In ihrer ständigen Sammlung in der Villa Winter in Kronberg im Taunus präsentiert die Kronberger Malerkolonie ihre prominenten Mitglieder Anton Burger und Hugo Kauffmann. Denkwürdig war der Besuch für Stephan Reimertz: Im selben Gebäude ist er zur Schule gegangen.
Schule ohne Gedächtnis
In den neun Jahren auf der Oberschule haben wir wenig über den Ort gelernt, in dem sich diese befand. Kein Lehrer hat je die Prinzessin Mafalda und ihre Geschichte erwähnt, geschweige denn mit uns ihr Grab im Burggarten besucht. Wir lernten für eine amorphe, austauschbare Welt und befanden uns bereits in einer solchen. Das ging so weit, dass ich in meiner Schulzeit nie den Namen des Schulhauses gehört habe. Erst Jahre später erfuhr ich, dass wir uns in einer Villa Winter befunden hatten.
Von der Ruine zum Museum
Die Villa Winter, von der niemand wusste, dass sie so hieß, ist heute ein properes, nach neuester kunsthistorischer Pädagogik renoviertes Museum, das die Sammlung der Kronberger Malerkolonie enthält. Auch den Namen dieser Künstlergruppe hat nie ein Lehrer je erwähnt. Zu unserer Zeit, Anfang der Siebziger Jahre war die fast würfelförmige weiße Villa nichts als ein bruchhaftes, stark lädiertes Gebäude, das neben Klassenräumen auch das Lehrerzimmer, das Büro des Direktors und einen Karzer enthielt. In dem leeren Raum links neben dem Eingang haben sie mich noch eingesperrt, ohne Essen und Trinken und ohne die Möglichkeit aufs Klo zu gehen. Heute befindet sich dort die Kasse des Museums.
---+---
## Aufgabe und Anforderungen
Setze den Text über die Villa Winter und die frühere Schule im Anschluss an seinen letzten Satz fort.

(Gespeicherte Stücke aus einer Sammlung)
---+---
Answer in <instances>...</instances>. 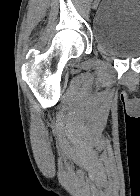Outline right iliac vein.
Returning a JSON list of instances; mask_svg holds the SVG:
<instances>
[{"mask_svg": "<svg viewBox=\"0 0 140 196\" xmlns=\"http://www.w3.org/2000/svg\"><path fill=\"white\" fill-rule=\"evenodd\" d=\"M97 4H98V2H97V1H94L92 8H93V9H96Z\"/></svg>", "mask_w": 140, "mask_h": 196, "instance_id": "1", "label": "right iliac vein"}]
</instances>
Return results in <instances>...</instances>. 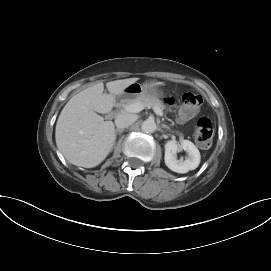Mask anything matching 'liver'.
Returning a JSON list of instances; mask_svg holds the SVG:
<instances>
[{"instance_id": "1", "label": "liver", "mask_w": 271, "mask_h": 271, "mask_svg": "<svg viewBox=\"0 0 271 271\" xmlns=\"http://www.w3.org/2000/svg\"><path fill=\"white\" fill-rule=\"evenodd\" d=\"M139 78L106 83L109 93H103L99 82L74 95L62 109L55 129L58 150L70 163L85 168L99 165L108 156L115 141L112 121H104L97 113H109L115 97Z\"/></svg>"}]
</instances>
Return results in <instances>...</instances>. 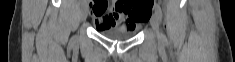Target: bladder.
Returning <instances> with one entry per match:
<instances>
[{"label": "bladder", "instance_id": "obj_1", "mask_svg": "<svg viewBox=\"0 0 235 62\" xmlns=\"http://www.w3.org/2000/svg\"><path fill=\"white\" fill-rule=\"evenodd\" d=\"M98 32L106 38L112 40H128L135 36L136 29H124V28H109V29H98Z\"/></svg>", "mask_w": 235, "mask_h": 62}]
</instances>
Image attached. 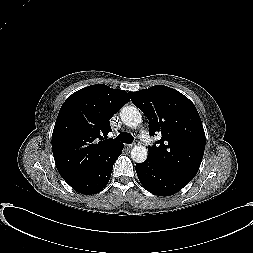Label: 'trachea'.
I'll use <instances>...</instances> for the list:
<instances>
[{
    "label": "trachea",
    "mask_w": 253,
    "mask_h": 253,
    "mask_svg": "<svg viewBox=\"0 0 253 253\" xmlns=\"http://www.w3.org/2000/svg\"><path fill=\"white\" fill-rule=\"evenodd\" d=\"M116 140L123 142V143H132L134 140V137L127 132H121L117 137Z\"/></svg>",
    "instance_id": "3493384b"
}]
</instances>
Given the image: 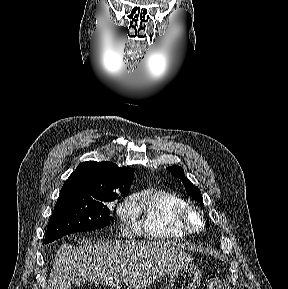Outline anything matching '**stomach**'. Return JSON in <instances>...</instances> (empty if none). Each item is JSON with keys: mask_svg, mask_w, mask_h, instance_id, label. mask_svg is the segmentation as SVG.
<instances>
[{"mask_svg": "<svg viewBox=\"0 0 288 289\" xmlns=\"http://www.w3.org/2000/svg\"><path fill=\"white\" fill-rule=\"evenodd\" d=\"M201 279L202 274L198 267L185 264L171 272L169 286L171 289H197Z\"/></svg>", "mask_w": 288, "mask_h": 289, "instance_id": "1", "label": "stomach"}]
</instances>
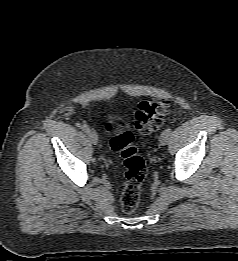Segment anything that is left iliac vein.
Wrapping results in <instances>:
<instances>
[{"mask_svg": "<svg viewBox=\"0 0 238 261\" xmlns=\"http://www.w3.org/2000/svg\"><path fill=\"white\" fill-rule=\"evenodd\" d=\"M169 136H170V134L166 130L163 131L159 138L160 144L163 146L166 145L169 141Z\"/></svg>", "mask_w": 238, "mask_h": 261, "instance_id": "obj_1", "label": "left iliac vein"}]
</instances>
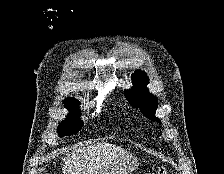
---+---
## Antwort zur Aufgabe
Auf dem Gemälde des Schweizers Fritz Wucherer (Öl auf Leinwand, 1910) ist das Haus von der Seite gesehen. Nicht allein der Schnee breitet eine gnadenvolle Decke darüber, sondern auch die verträumte Aura der Zeit vor dem Ersten Weltkrieg. Der Maler war 1873 in Basel geboren und starb 1948 in Kronberg. Er ist ein gutes Beispiel für die internationale Zusammensetzung der Kronberger Malerkolonie. In unserer Schule sollte es nicht so heiter wie in der Kunst, vor allem auch weniger international zugehen. Außer an die holländische Klassenkameradin Lucia und ein Mädel ägyptischer Herkunft in der Parallelklasse namens Jasmin kann ich mich an keine ausländischen Mitschüler erinnern. Ein anderes Mädchen aus einer Parallelklasse hatte einen englischen Vater und war in der Lage, Charles Dickens im Original zu lesen, oder tat doch so. Sie entwich nach der siebenten Klasse nach München und besuchte später die Ballettschule in Stuttgart. Auch hatten wir Mitschüler, die heute berühmt und wikipediabel sind. Der Politiker Walther Leisler Kiep hatte die damalige Adolf-Hitler-Schule bereits von 1939 an besucht. Der Schauspieler Zoltan Spirandelli, ein etwas älterer Mitschüler, wurde Filmregisseur und ließ sich noch gelegentlich blicken. Aus meinem eigenen Jahrgang, Abi ’81, ging die Provinzialrömische Archäologin Gabriele Rasbach hervor.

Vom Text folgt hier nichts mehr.